Chapter 3 Emmy

Chapter 3

Maybe that’s part of the medical emergency I’m experiencing.

Emmy

AS SOON AS his name leaves my lips, my face explodes into a flush of heat, and I have to look away. Oh to the crap. I did it.

“It’s Jason Connor!” Terica throws her hands up in the air in excitement. “Congratulations, Jason!”

The screen behind us transforms into a vanity shot of Jason in his Hadron costume. He stands up and trades a variety of handshakes with his colleagues. Then he’s coming toward me, and the background blurs as I home in on all the little details I missed before—how tall and thick chested he is in real life, the sexy dusting of stubble on his cheeks and chin, the little curls peeking out behind his ears.

My internal organs do a Klingon fire drill, jumping out of the airlocks, zipping around, and reboarding in all the wrong places, all the while shouting and cursing in a very throaty language. When he reaches for my hand, it’s in slow motion, or maybe that’s part of the medical emergency I’m experiencing. I don’t know if I stand up or if he pulls me out of the chair, because all my senses have shut down and my brain is like a scratched record, repeating, Oh my God, oh my God, oh my God . He folds me into a hug, and I’m pretty sure I gasp and just stand there in freak-out mode with Jason Connor’s arms around me, all my dashboard lights exploding with sparks and tiny fires, and the AI screaming like a cybernetic teenage girl at a Taylor Swift concert.

It takes a few seconds to settle into it, just as I predicted. My body relaxes, and I press my hands into his back, forcing myself not to trace the muscles there with my fingers. My nose fills with his scent of citrus and musk, and I probably sigh before realizing that the standard elapsed time of a normal human hug is ending right about now, and, tragically, I’ll miss 90 percent of this one, just as I’d feared.

But he doesn’t let go. Instead, he continues to hold me tight, my cheek against his chest while the audience loses their freaking minds and Terica is saying, “Wow, wow, wow,” and the entire front of me is steadily growing warmer with our trapped body heat.

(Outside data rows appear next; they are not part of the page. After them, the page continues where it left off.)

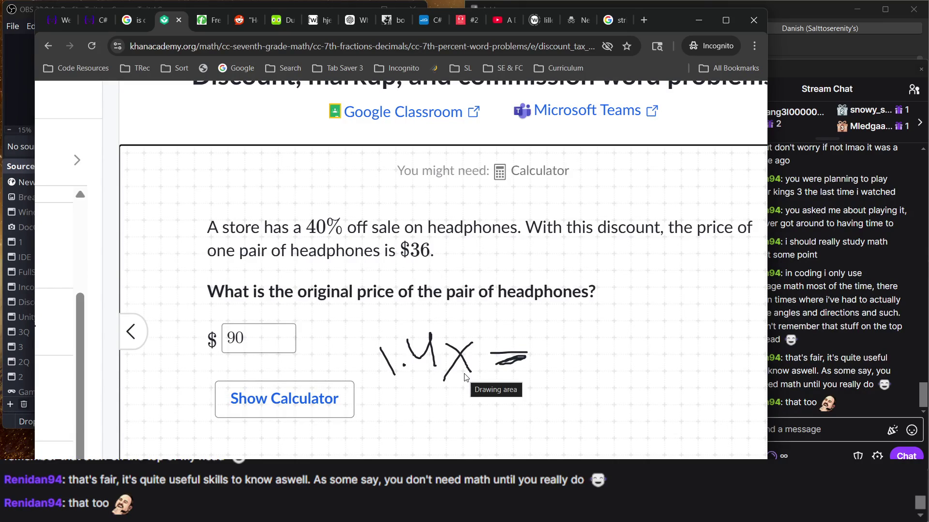
pyautogui.moveTo(550, 340)
pyautogui.mouseDown()
pyautogui.moveTo(565, 359)
pyautogui.moveTo(550, 381)
pyautogui.mouseUp()
pyautogui.moveTo(587, 325)
pyautogui.mouseDown()
pyautogui.moveTo(594, 371)
pyautogui.moveTo(593, 360)
pyautogui.mouseUp()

Jason Connor is giving me the long hug I asked for! He’s not being a jerk. He’s being… amazing.

God, this makes me feel even worse about putting his personal life in my book. It was just one tiny scene, but it’s way too much like the small-town Ohio police record that somehow never drew the eye of Celebrity Sauron. I tried not to use it. I really did. But when my love interest needed a painful and reputation-ruining moment for the plot’s sake, it was perfect. After I read the police report, I couldn’t think of anything else.

But why am I letting this moment get ruined? He probably doesn’t even care about that stupid incident. It’s years in the past, and he’s a super-successful movie star. And he’s hugging me! Right now! If there was ever an argument for living in the moment, this is it.

The dashboard alarms silence themselves as I surrender to his embrace. I let myself feel all the feels, let all the straining parts of me go slack. That’s what fantasies are for, right? I melt against him. He senses it and adjusts, pulling me in even tighter. It’s freaking paradise. I don’t even care if I look like a dope on TV.

Then he chuckles.

It’s so slight it doesn’t even make a sound. Instead, I feel it in his body, a jerking movement of laughter, as if he’s just heard the punch line to an inappropriate joke. Is he making fun of me?

He pulls away, arms still around me, and I find myself looking straight into those eyes, deep and blue as a summer sky. A playful smile dances on his face. I know that smile. I’ve seen it a hundred times on screens and in memes. He murmurs, “You okay?” and when I hear the little crack in his voice, I understand what’s happening. He’s not making fun of me. He’s saying, Terica is right. I’m bulletproof. But what about you? Can we have some fun? Can we put on a show? Can we give the audience what they want?

My heart is all kinds of all over the place. I think it’s the only organ that hasn’t given up on me completely. But I need to keep it in check. This isn’t real—it’s Hollywood. I can’t forget that. I’m onstage on The Terica Show wrapped in Jason Connor’s embrace, but it doesn’t mean anything. It’s all about the ooh s and the aah s from the audience. It’s about millions of women living vicariously through me. My best strategy is clear. Play along. Go with the swoony celebrity crush thing. And never forget, we both have an agenda—I’m selling a book, and he’s selling an image.

But Jason Connor is looking into my eyes, deeply, and I’m not sure I can handle any of this.

Emmy, this is your chance. This is the wormhole to the Hollywood universe, and Jason Connor is holding it open. Close your eyes. Hold your breath. Jump in.

I’m pretty sure my smile is as sloppy as a 2:00 a.m. taco run. My voice is raspy and not my own. “I’m bulletproof, too,” I whisper. “Do your worst.”

The smile widens. He sweeps me off my feet and into his arms.